• **Provided information**
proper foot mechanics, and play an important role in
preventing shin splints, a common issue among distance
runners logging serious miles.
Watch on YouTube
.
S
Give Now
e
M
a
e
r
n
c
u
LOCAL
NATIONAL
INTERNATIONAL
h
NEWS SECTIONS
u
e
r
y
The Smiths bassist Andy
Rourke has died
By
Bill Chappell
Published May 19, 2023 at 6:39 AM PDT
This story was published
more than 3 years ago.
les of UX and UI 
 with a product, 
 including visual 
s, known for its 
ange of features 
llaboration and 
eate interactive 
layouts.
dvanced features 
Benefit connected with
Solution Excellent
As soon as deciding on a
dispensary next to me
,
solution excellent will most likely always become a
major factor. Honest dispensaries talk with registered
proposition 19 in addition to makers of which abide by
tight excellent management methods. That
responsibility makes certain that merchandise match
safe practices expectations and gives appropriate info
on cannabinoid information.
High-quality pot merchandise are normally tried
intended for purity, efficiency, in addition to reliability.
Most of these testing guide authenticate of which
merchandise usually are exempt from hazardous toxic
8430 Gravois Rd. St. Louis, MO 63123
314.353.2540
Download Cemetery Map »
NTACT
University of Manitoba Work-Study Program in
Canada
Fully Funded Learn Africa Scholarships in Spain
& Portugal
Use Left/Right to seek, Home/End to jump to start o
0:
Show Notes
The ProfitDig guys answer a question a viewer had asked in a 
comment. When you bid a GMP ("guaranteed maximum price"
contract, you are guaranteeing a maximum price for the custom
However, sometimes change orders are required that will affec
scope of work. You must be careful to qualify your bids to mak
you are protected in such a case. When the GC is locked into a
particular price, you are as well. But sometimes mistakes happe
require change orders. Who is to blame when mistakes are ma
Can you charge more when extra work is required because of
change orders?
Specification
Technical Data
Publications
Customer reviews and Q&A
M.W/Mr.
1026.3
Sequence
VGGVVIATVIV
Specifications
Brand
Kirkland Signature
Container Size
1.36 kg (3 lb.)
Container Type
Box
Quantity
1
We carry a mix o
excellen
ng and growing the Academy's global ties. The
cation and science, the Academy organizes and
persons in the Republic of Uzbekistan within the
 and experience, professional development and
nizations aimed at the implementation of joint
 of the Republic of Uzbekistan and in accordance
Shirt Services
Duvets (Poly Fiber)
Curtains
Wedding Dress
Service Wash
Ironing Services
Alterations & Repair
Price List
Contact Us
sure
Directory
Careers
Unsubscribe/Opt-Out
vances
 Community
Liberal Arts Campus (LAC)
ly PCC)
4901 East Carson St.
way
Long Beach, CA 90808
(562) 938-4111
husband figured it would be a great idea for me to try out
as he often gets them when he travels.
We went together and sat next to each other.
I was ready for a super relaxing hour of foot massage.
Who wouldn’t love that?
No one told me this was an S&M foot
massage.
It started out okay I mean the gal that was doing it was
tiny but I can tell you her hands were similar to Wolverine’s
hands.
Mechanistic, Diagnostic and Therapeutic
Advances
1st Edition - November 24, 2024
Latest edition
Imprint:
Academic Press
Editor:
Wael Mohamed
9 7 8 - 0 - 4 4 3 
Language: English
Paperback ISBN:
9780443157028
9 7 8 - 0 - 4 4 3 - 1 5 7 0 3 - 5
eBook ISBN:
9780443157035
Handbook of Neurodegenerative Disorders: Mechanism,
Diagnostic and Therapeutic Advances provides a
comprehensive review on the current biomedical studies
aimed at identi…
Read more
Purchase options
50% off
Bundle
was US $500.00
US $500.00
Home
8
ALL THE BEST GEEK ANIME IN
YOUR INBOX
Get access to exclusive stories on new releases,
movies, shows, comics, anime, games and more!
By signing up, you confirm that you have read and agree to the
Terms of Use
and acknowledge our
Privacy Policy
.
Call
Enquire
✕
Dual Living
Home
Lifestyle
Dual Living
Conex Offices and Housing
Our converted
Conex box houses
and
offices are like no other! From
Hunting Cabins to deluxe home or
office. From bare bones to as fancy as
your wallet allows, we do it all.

• **Aim of the exercise**
Rewrite the items from the first line through the line containing "more than 3 years ago.", replacing "shin splints" with "stress fractures" and changing nothing else.

• **Your solution**
proper foot mechanics, and play an important role in
preventing stress fractures, a common issue among distance
runners logging serious miles.
Watch on YouTube
.
S
Give Now
e
M
a
e
r
n
c
u
LOCAL
NATIONAL
INTERNATIONAL
h
NEWS SECTIONS
u
e
r
y
The Smiths bassist Andy
Rourke has died
By
Bill Chappell
Published May 19, 2023 at 6:39 AM PDT
This story was published
more than 3 years ago.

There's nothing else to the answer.